Negative lookahead is successful if can not match to the right, so in this case is successful if the character on the right is not apostrophe or left parenthesis. Then search for punctuation.

Search any word character followed by punctuation, except ' or (:

(\w)((?![\x{0027}\x{0028}])([[:punct:]]))

Change:

$1 $2

m1b
Community Expert
Community Expert
March 8, 2023

Cool! Thanks.

m1b
Community Expert
Community Expert
February 27, 2023

Hi @defaultu0e43kqloi6n, well here's a straightforward (warning: probably naive!) approach:

 

([!%&*+,-.:;?)}\]])(\S)

 

Edit: I removed some unnecessary escaping inside the [ ], thanks to @FRIdNGE's help.

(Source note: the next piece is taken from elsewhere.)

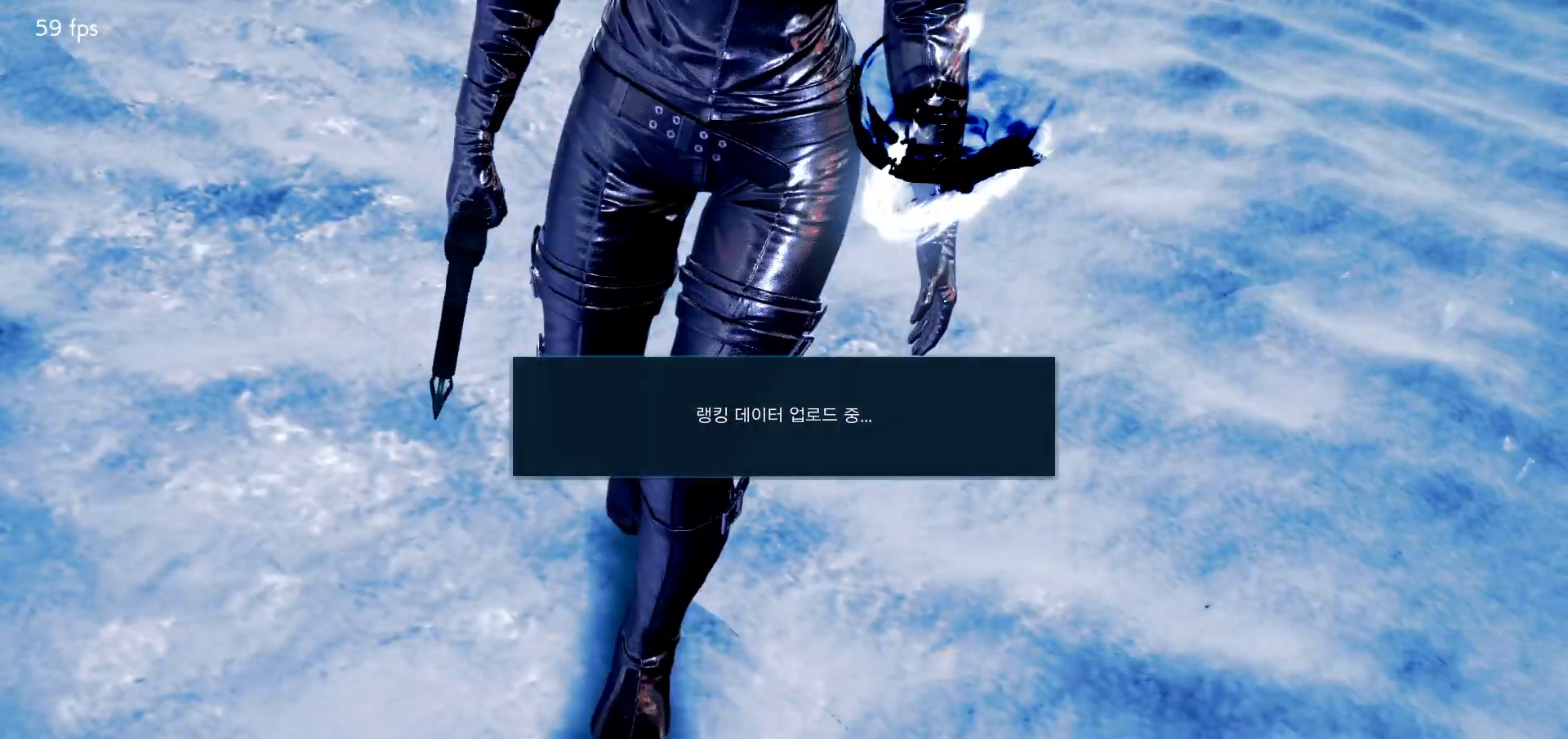
{"buttons": [], "left_stick": "center", "button_events": []}
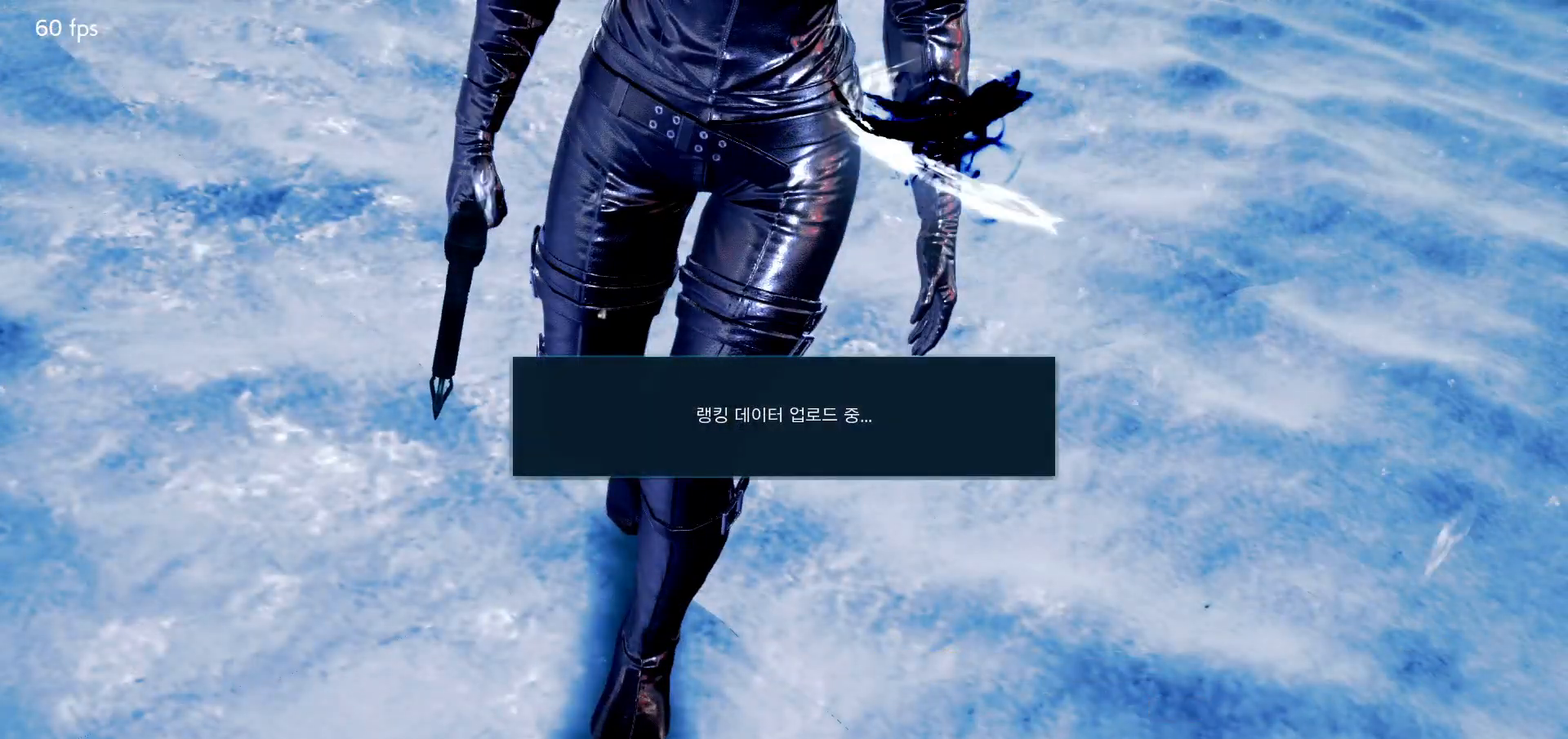
{"buttons": [], "left_stick": "center", "button_events": [[417, "CROSS", "down"], [483, "CROSS", "up"]]}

These are the characters that would seem to me to be the problems in ordinary latin text. Because I excluded apostrophe, it won't pick up trailing single quotes with no space. eg. this won't be caught: ‘The quick brown fox’The next sentence.

Be careful when copy/pasting the grep string above—Indesign or your OS can remove escape characters sometimes.

 

ChangeTo:

 

$1 $2

 

To add a space between the punctuation and the non-space character.

 

If you want to change the list of punctuation, just add or remove from between the first [ and the last ].

- Mark

FRIdNGE
February 27, 2023

Enough:

 

[!%&*+,-.:;?)}\]]

 

(^/)  The Jedi

m1b
Community Expert
Community Expert
February 27, 2023

Ah, we don't have to escape characters inside [ ] except ] of course! Thanks!